**** Input material

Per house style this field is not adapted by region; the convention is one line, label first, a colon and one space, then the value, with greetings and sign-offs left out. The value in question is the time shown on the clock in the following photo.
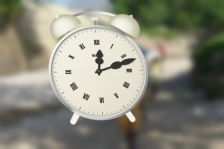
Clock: 12:12
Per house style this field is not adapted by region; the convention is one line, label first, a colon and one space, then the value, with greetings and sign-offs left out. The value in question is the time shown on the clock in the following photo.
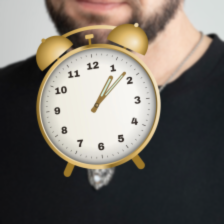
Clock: 1:08
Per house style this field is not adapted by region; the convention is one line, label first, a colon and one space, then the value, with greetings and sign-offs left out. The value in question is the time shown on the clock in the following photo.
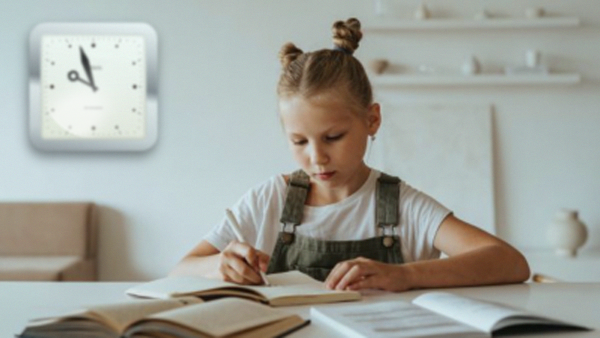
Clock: 9:57
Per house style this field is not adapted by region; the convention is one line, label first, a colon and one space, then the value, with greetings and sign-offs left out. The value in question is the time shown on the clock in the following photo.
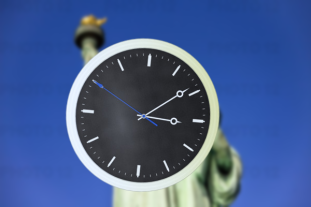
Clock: 3:08:50
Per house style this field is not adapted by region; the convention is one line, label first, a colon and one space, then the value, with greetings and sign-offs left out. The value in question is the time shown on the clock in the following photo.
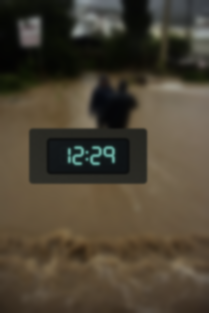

********

Put every line of the rows above into a JSON list of strings, one string per line. Leave out blank lines and the pictures.

[
  "Per house style this field is not adapted by region; the convention is one line, label first, a colon and one space, then the value, with greetings and sign-offs left out. The value in question is the time shown on the clock in the following photo.",
  "Clock: 12:12",
  "Per house style this field is not adapted by region; the convention is one line, label first, a colon and one space, then the value, with greetings and sign-offs left out. The value in question is the time shown on the clock in the following photo.",
  "Clock: 1:08",
  "Per house style this field is not adapted by region; the convention is one line, label first, a colon and one space, then the value, with greetings and sign-offs left out. The value in question is the time shown on the clock in the following photo.",
  "Clock: 9:57",
  "Per house style this field is not adapted by region; the convention is one line, label first, a colon and one space, then the value, with greetings and sign-offs left out. The value in question is the time shown on the clock in the following photo.",
  "Clock: 3:08:50",
  "Per house style this field is not adapted by region; the convention is one line, label first, a colon and one space, then the value, with greetings and sign-offs left out. The value in question is the time shown on the clock in the following photo."
]